■ Source extract
.....

Crystallization of NlpC_A1 (16 mg/ml) and NlpC_A2 (14.5 mg/ml) was undertaken by sitting the drop vapor diffusion method using 96-well Intelli-Plate crystallization trays, the Morpheus screen (69), and our in-house robot screens (70). Crystals of NlpC_A1 were grown under Morpheus screen condition A1 (10% polyethylene glycol [PEG] 20000, 20% PEG methyl ether 550 [550 MME], 0.06 M divalents, 0.1 M imidazole–MES [morpholineethanesulfonic acid] [pH 6.5]). Crystals of NlpC_A2 grew in 0.2 M ammonium fluoride–20% PEG 3350. For data collection, NlpC_A1 crystals were individually frozen by being plunged into liquid nitrogen. NlpC_A2 crystals were transferred to a cryoprotectant consisting of reservoir solution supplemented with 20% glycerol and were frozen as described above. X-ray diffraction data were collected using our in-house X-ray generator consisting of a Rigaku Micromax-007HF rotating anode (CuKα) and a MAR345 detector. NlpC_A1 crystals were also sent to the Australian Synchrotron facility for collection of high-resolution data. The structure of NlpC_A1 was determined by single isomorphous replacement using Native and SeMet data collected from our in-house X-ray suite. Selenium sites were identified using the SHELXC/D/E pipeline (71) within the CCP4 program suite (72). Phases were then used to build an initial model in PHENIX (73) followed by iterative rounds of model building and refinement in Coot (74) and PHENIX (73). The structure of NlpC_A2 was determined by molecular replacement using PHASER (75) with NlpC_A1 as a search model.

.....

■ Supplied material
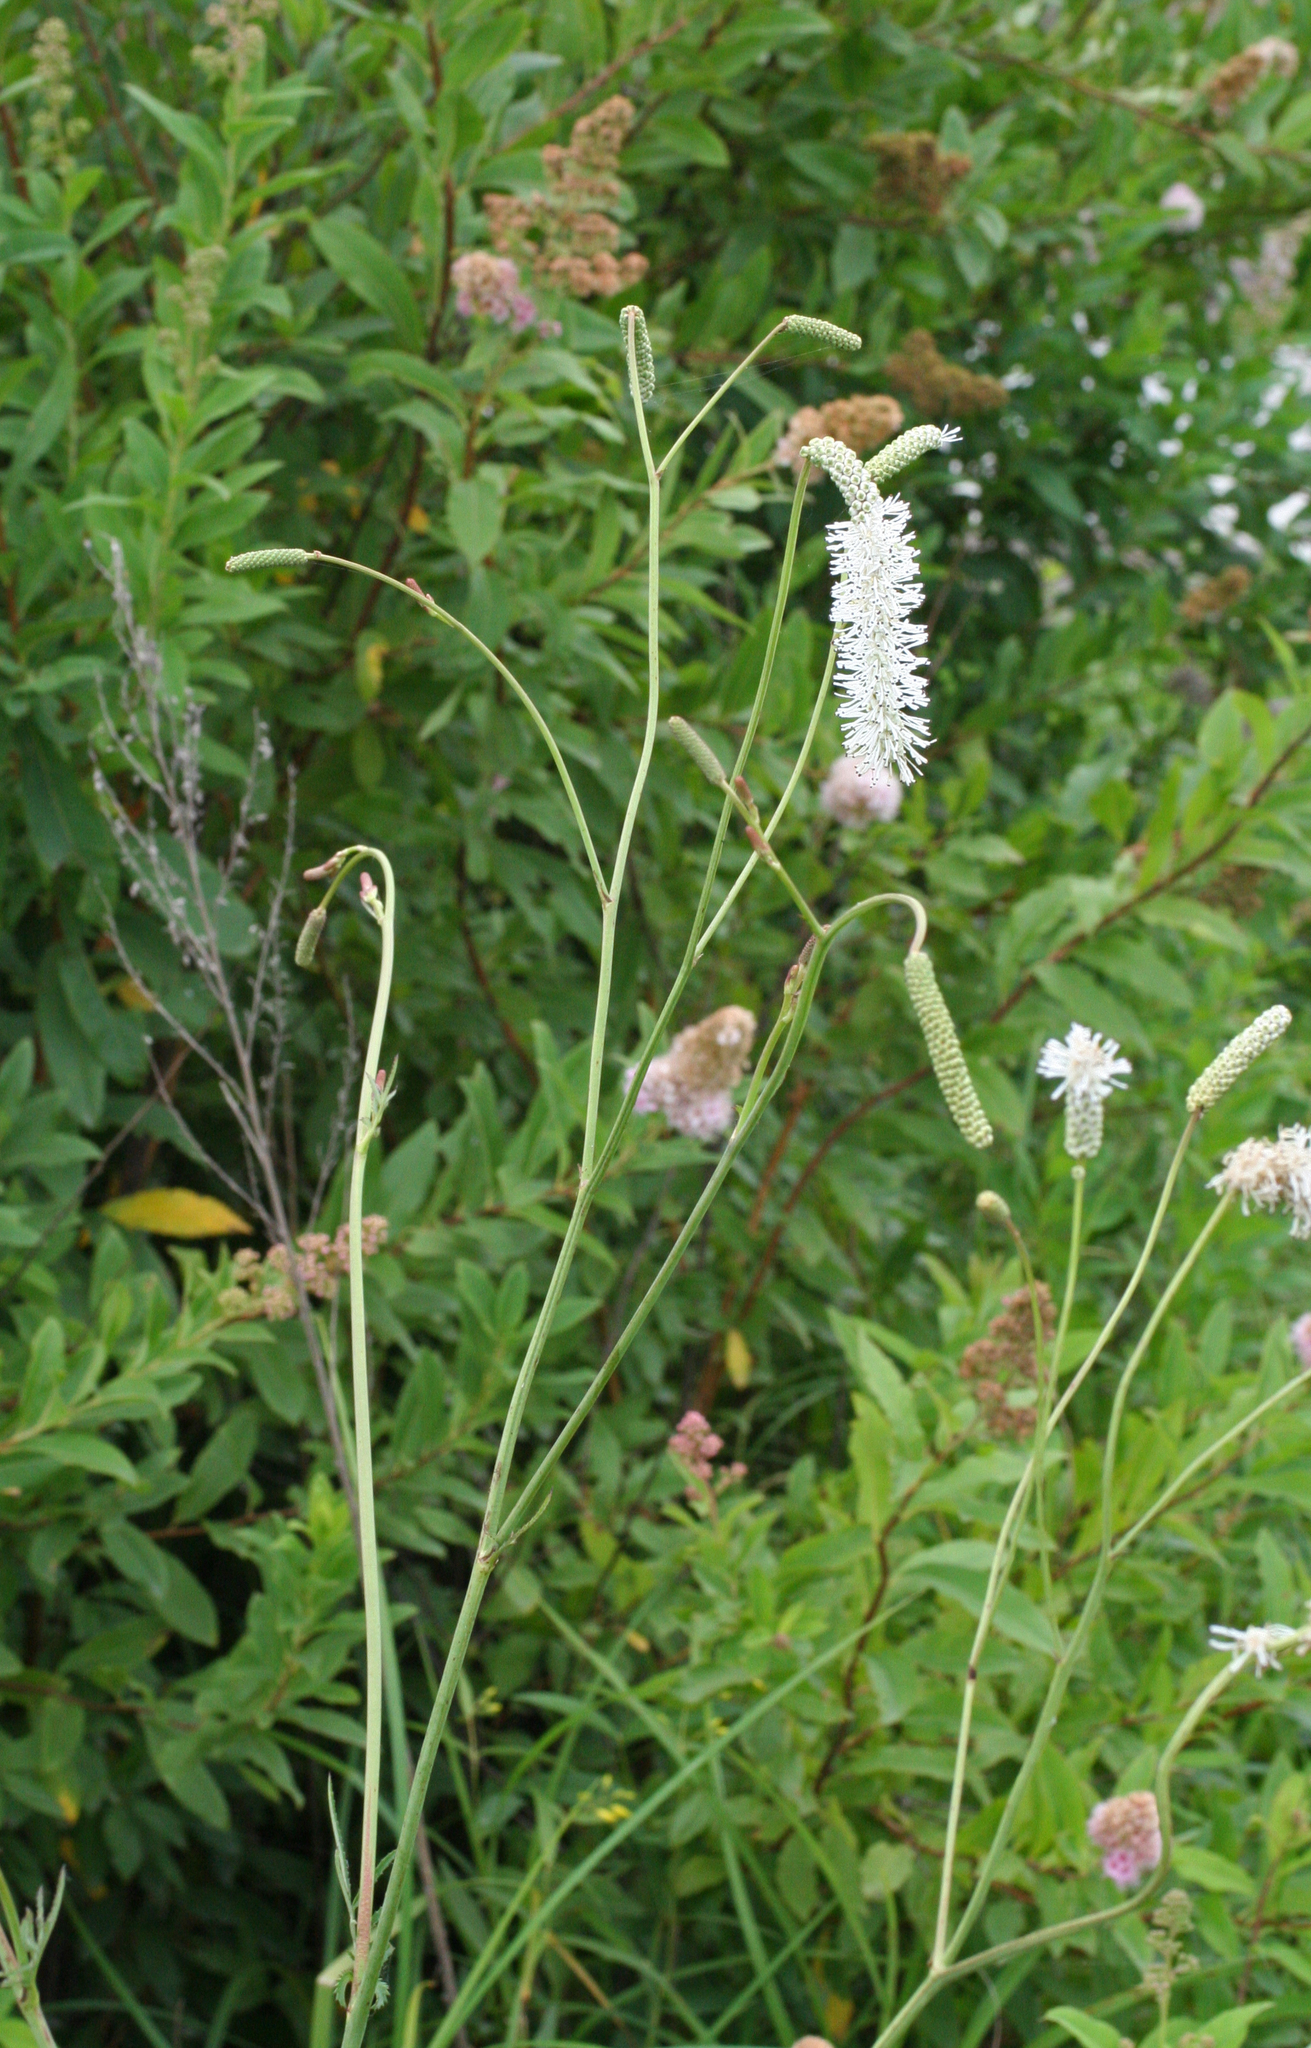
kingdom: Plantae
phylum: Tracheophyta
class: Magnoliopsida
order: Rosales
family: Rosaceae
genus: Poterium
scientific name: Poterium tenuifolium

.....

■ About this task
Resume the passage on crystallizing NlpC_A1 and NlpC_A2, starting after its last sentence. The entries have no connection to the passage on crystallizing NlpC_A1 and NlpC_A2.

■ Answer area
Enzymatic activity of recombinant NlpC_A1 and NlpC_A2.

Equal quantities (0.5 mg/ml) of purified PG from E. coli strains MC1061 (41) and CS703-1 (42) were mixed for the enzymatic assays. NlpC_A1 or NlpC_A2 was incubated at various concentrations (0.1, 1.0, and 10 μM) with the E. coli PG mixture in 20 mM Tris-HCl (pH 7.5)–150 mM NaCl for 4 h at 37°C using a Thermomixer at 750 rpm. A control sample received either no enzyme or one of the inactive mutants NlpC_A1(C179A), NlpC_A1(C179S), NlpC_A2(C179A), and NlpC_A2(C179S) at the highest concentration (10 μM). The reaction was stopped by the addition of a 1/4 volume of 80 mM sodium phosphate (pH 4.8) and incubation at 100°C for 5 min. The samples were incubated overnight with 10 μg of cellosyl (Hoechst, Frankfurt am Main, Germany) at 37°C on a Thermomixer at 750 rpm. Following this, samples were incubated at 100°C for 10 min and centrifuged at room temperature for 15 min at 16,000 × g. The muropeptides present in the supernatant were reduced with sodium borohydride and separated by HPLC as described previously (76, 77).

Subcellular localization of NlpC_A1.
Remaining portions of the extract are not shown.